[[ Supplied data, beginning ]]

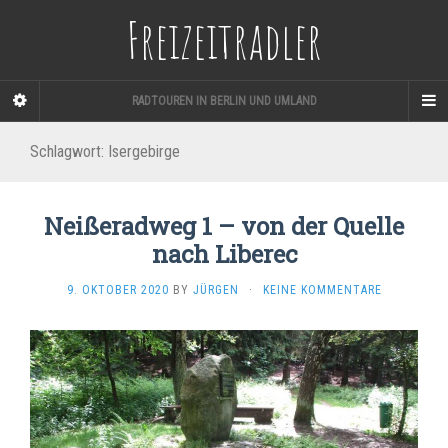
Freizeitradler
RADTOUREN IN BERLIN UND UMLAND
Schlagwort:
Isergebirge
Neißeradweg 1 – von der Quelle
nach Liberec
9. OKTOBER 2020
BY
JÜRGEN
·
KEINE KOMMENTARE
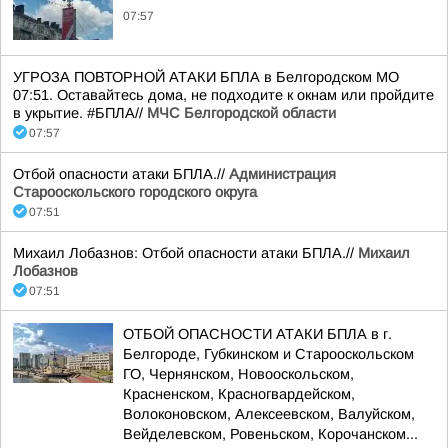
07:57
УГРОЗА ПОВТОРНОЙ АТАКИ БПЛА в Белгородском МО
07:51. Оставайтесь дома, не подходите к окнам или пройдите
в укрытие. #БПЛА//
МЧС Белгородской области
07:57
Отбой опасности атаки БПЛА.//
Администрация
Старооскольского городского округа
07:51
Михаил Лобазнов: Отбой опасности атаки БПЛА.//
Михаил
Лобазнов
07:51
ОТБОЙ ОПАСНОСТИ АТАКИ БПЛА в г.
Белгороде, Губкинском и Старооскольском
ГО, Чернянском, Новооскольском,
Красненском, Красногвардейском,
Волоконовском, Алексеевском, Валуйском,
Вейделевском, Ровеньском, Корочанском...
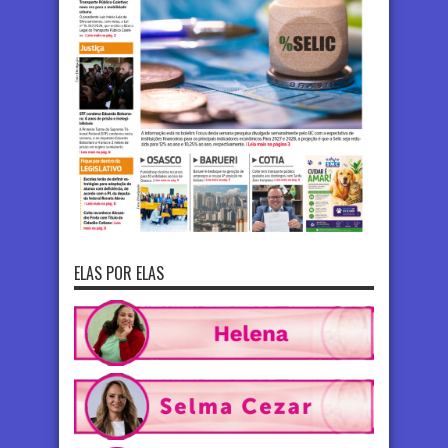
ELAS POR ELAS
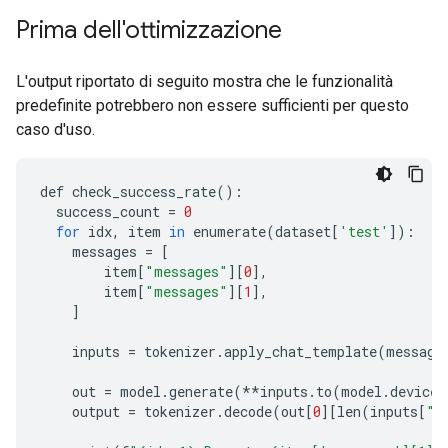
      "content": null,

Prima dell'ottimizzazione
      "role": "assistant",

      "tool_calls": [

        {

L'output riportato di seguito mostra che le funzionalità
          "function": {

predefinite potrebbero non essere sufficienti per questo
            "arguments": {

caso d'uso.
              "query": "travel meal reimbursement 
            },

            "name": "search_knowledge_base"

def
check_success_rate
():
          },

success_count
=
0
          "type": "function"

for
idx
,
item
in
enumerate
(
dataset
[
'test'
]):
        }

messages
=
[
      ]

item
[
"messages"
][
0
],
    }

item
[
"messages"
][
1
],
  ],

]
  "tools": [

    {

inputs
=
tokenizer
.
apply_chat_template
(
message
      "function": {

        "description": "Search internal company doc
out
=
model
.
generate
(
**
inputs
.
to
(
model
.
device
)
        "name": "search_knowledge_base",

output
=
tokenizer
.
decode
(
out
[
0
][
len
(
inputs
[
"i
        "parameters": {

          "properties": {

[[ Supplied data, end ]]

### Aim of the task
Go through the listing above, and whenever a line holds the word "Михаил", copy it.

### Completed task
Михаил Лобазнов: Отбой опасности атаки БПЛА.//
Михаил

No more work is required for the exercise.